Bu noktada bir parantez açarak, Nasrettin Hoca’nın yaşadığı dönemde vuku bulan toplumsal olaylardan birinden kısaca bahsetmek, ardından Hocanın o tür durumları hicveden nefis bir fıkrasını paylaşmak istiyorum:
Endülüs Emevî Devleti’nin mensubu ve Ebül Hasan el-Eşarî’nin de yandaşı olan Muhyiddin İbnü’l-Arabî adlı biri, Endülüs’teki Müslümanların aklını karıştırdıktan sonra Anadolu’ya gelmiş ve Türklerin de aklını karıştırmaya başlamıştır. Analitik düşünebilen Nasrettin Hocamız da işte bu dönemde yaşamış ve Muhyiddin İbnü’l-Arabî’nin “akılsız İslam itikadı”na uyan kimseleri hicvetmeye yönelmiştir. Nasrettin Hoca’nın bu konuyla ilgili ve Azerbaycanlı bir profesör arkadaşımdan dinlediğim fıkrasını şöyle aktarabilirim:
Muhyiddin İbnü’l-Arabî’nin akılsız İslam itikadına biat etmiş olan şeyh efendilerden biri, büyüklüğünü ispatlamak için 7-8 müridiyle beraber Nasrettin Hoca’ya gelmiş. Yaz günü, hava çok sıcakmış. Nasrettin Hoca da evinin önündeki küçük bir ağacın gölgesinde oturuyormuş. Şeyh efendi, Hocayı o vaziyette görünce, onu müridlerinin önünde mahcup düşürmek için, “Hoca Efendi, işittim ki sen ermiş bir hoca imişsin. Öyle mi?” diye sormuş. Şeyhin ve müridlerinin gölgeye sığınmaya çalıştığını gören Hoca, “Öyledir, Şeyh Efendi,” deyince, Şeyh efendi “Öyleyse bir keramet göster de gölgeden biz de rahatça istifade edelim,” demiş. Hoca da 100 metre uzaktaki ağaçlara dönüp “Hey ağaçlar, buraya gelin, Şeyh efendi gölge ister!” diye bağırmış. Ağaçlar gelmeyince Şeyh efendi kibirlenerek “Hani ya, niye gelmediler?” demiş. Hoca da “Ermişe kibir yakışmaz. Ağaçlar gelmediyse biz onlara gidelim,” diyerek herkesi ağaçların gölgesine götürmüş.

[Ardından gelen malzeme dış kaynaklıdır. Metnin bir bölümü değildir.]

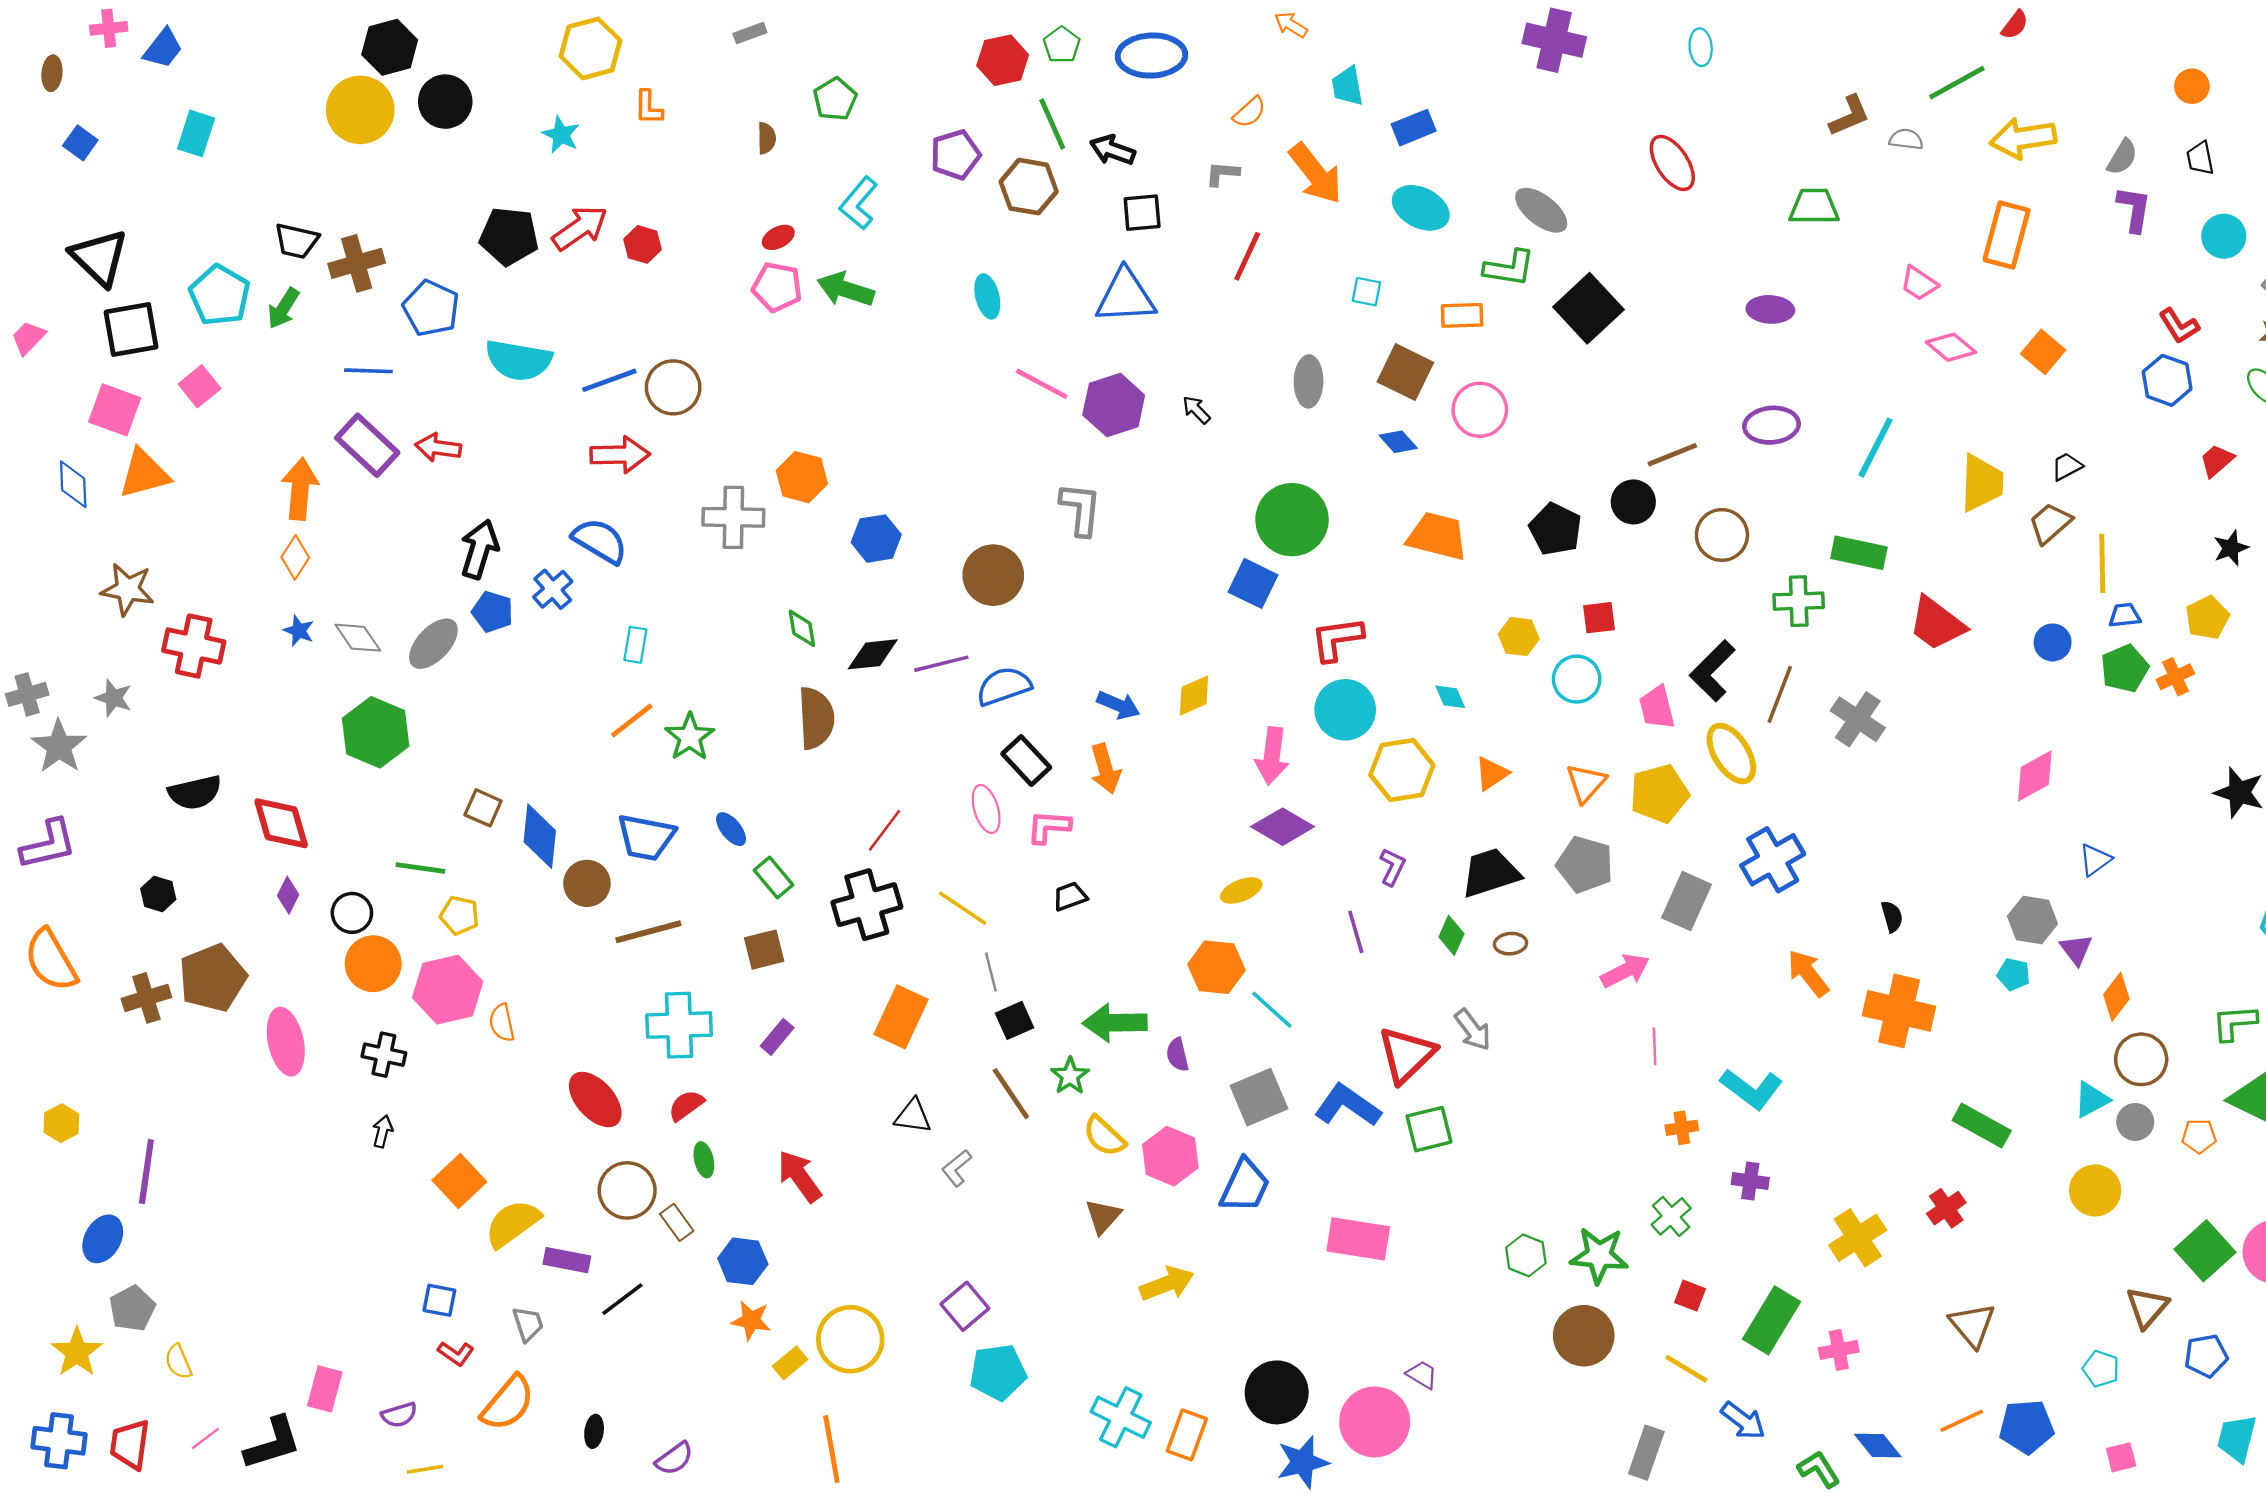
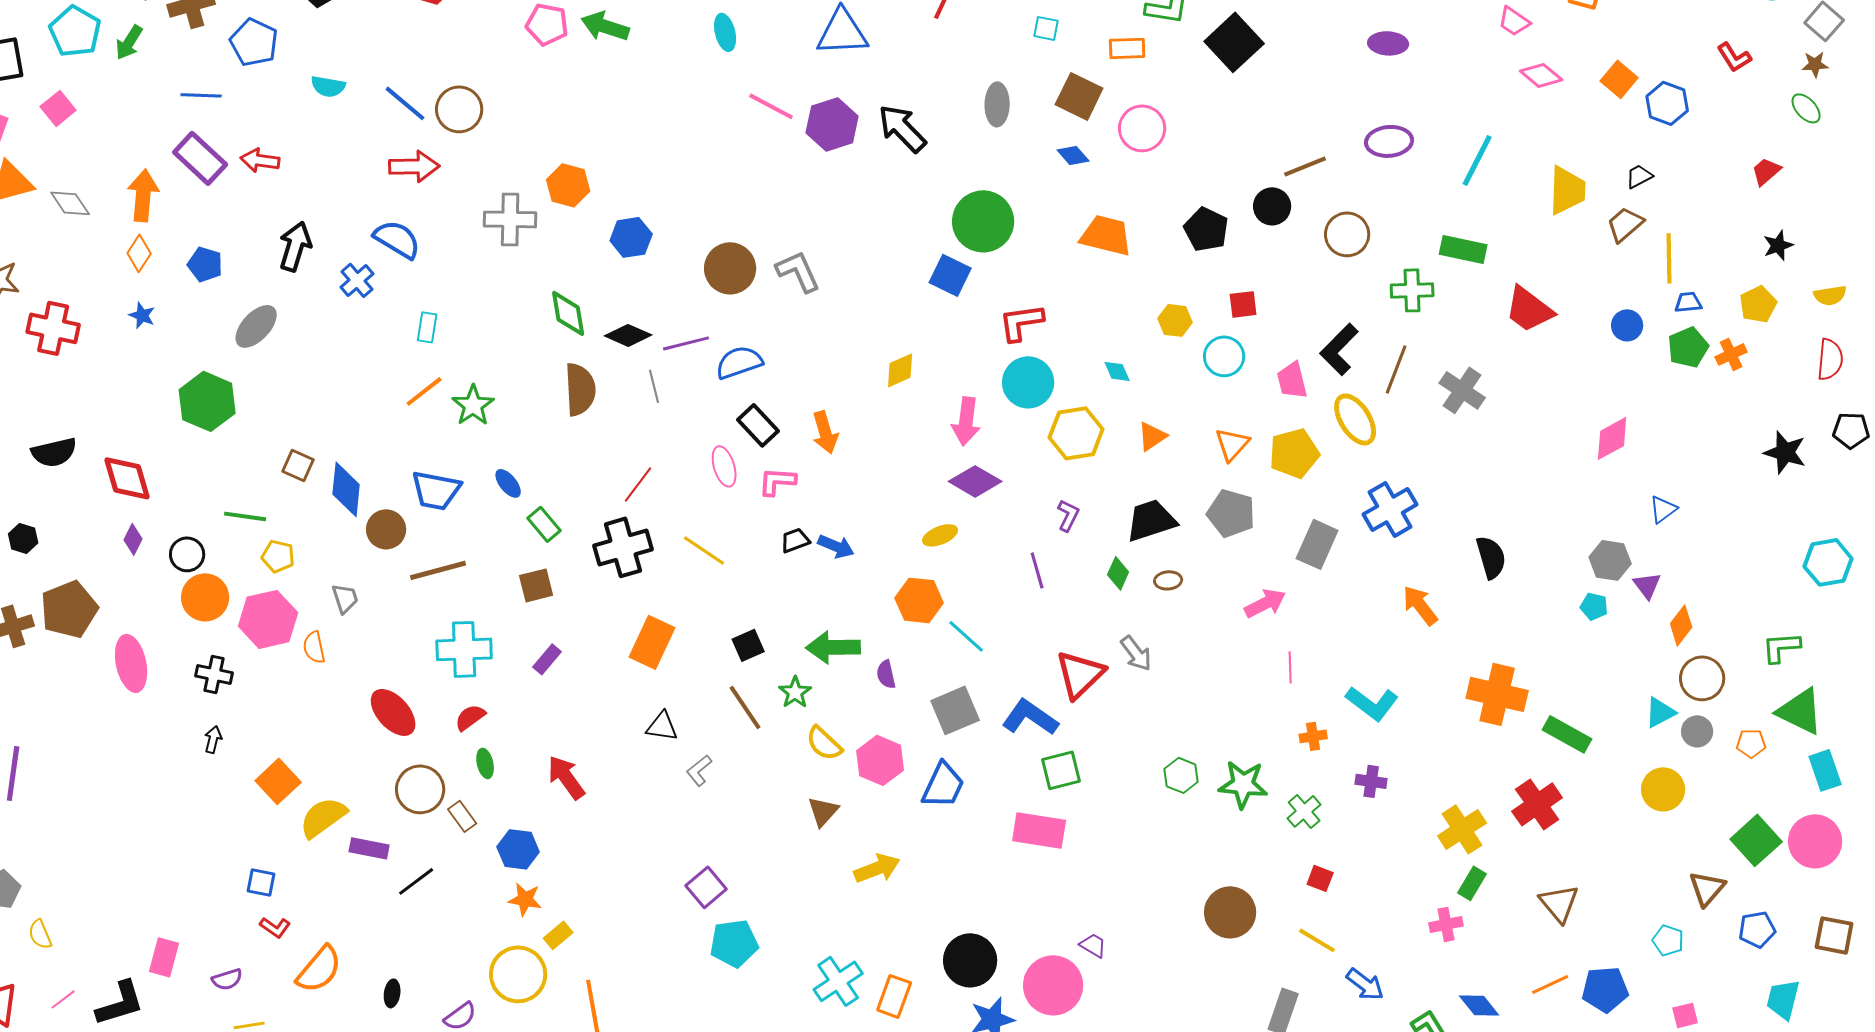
cyan semicircle: (518, 360) -> (328, 86), size x0.6
blue line: (609, 380) -> (405, 103), turned 60
blue hexagon: (2167, 380) -> (1667, 103), moved
black arrow: (1196, 410) -> (902, 128), size x2.0
gray L-shape: (1081, 509) -> (798, 271), moved, turned -30
blue pentagon: (492, 612) -> (205, 264), moved
green diamond: (802, 628) -> (568, 313), size x1.4
gray diamond: (358, 638) -> (70, 203), moved
black diamond: (873, 654) -> (628, 335), turned 30
blue arrow: (1118, 705) -> (836, 546), moved
black semicircle: (1892, 916) -> (1491, 557), size x1.6
gray line: (991, 972) -> (654, 386), moved
orange cross: (1899, 1011) -> (1497, 694), moved
green square: (1429, 1129) -> (1061, 770), moved
red cross: (1946, 1208) -> (1537, 804), size x1.5
green hexagon: (1526, 1255) -> (1181, 775), moved
green star: (1599, 1255) -> (1243, 784), moved
green rectangle: (1771, 1320) -> (1472, 883), moved, size x0.6
gray trapezoid: (528, 1324) -> (345, 598), moved
yellow circle: (850, 1339) -> (518, 974), moved
cyan cross: (1121, 1417) -> (838, 981), turned 30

Şeyh efendi ve müridleri orada yan gelip yatarken, bu sefer Hoca da Şeyh efendiye takılmış: “İşittim ki sizin de mucizeleriniz varmış. Birini de bize gösterin bakalım,” demiş. Şeyh efendi yattığı yerden kibirlenerek “Zamanı gelince gösteririz,” demiş. Dereden tepeden sohbet edilirken, Şeyh efendi aniden tepinmeye başlamış. Hoca merakla “Ne oldu, Şeyh efendi, niye tepiniyorsun?” diye sorunca Şeyh efendi “Kâbe’nin duvarına bir köpek siğiyordu da onu tekmeleyip kovdum!” demiş. Hoca da “Yahu, sen gerçekten ermiş biriymişsin. Yarın bizim fakir haneye teşrif buyurun da size bir ziyafet çekeyim,” demiş. Şeyh efendi “Hay hay,” demiş.
Nasrettin Hoca onları uğurladıktan sonra evine gidip beş tavuk kesmiş, hanımına bolca pilav pişirmesini söylemiş. Ertesi gün Şeyh efendi müridleriyle gelince, Hoca mutfakta müridlerin tabaklarına tepeleme pilav doldurup üzerine birer kızarmış tavuk butu koymuş; ancak Şeyh efendinin pilavının üstüne but koymamış. Tabaklar sofraya getirildiğinde, Şeyh efendi müridlerin tabaklarında but olduğunu, kendi tabağında olmadığını görünce “Oldu mu ya Hoca! Müridlerin tabağında but var, benimkinde yok!” diye çıkışmış. Hoca da ona “Ağaçların gölgesinde yatarken Kâbe’nin duvarına siğen köpeği görüyorsun da, pilavın içindeki butu niye görmüyorsun?” diyerek karşılık vermiş.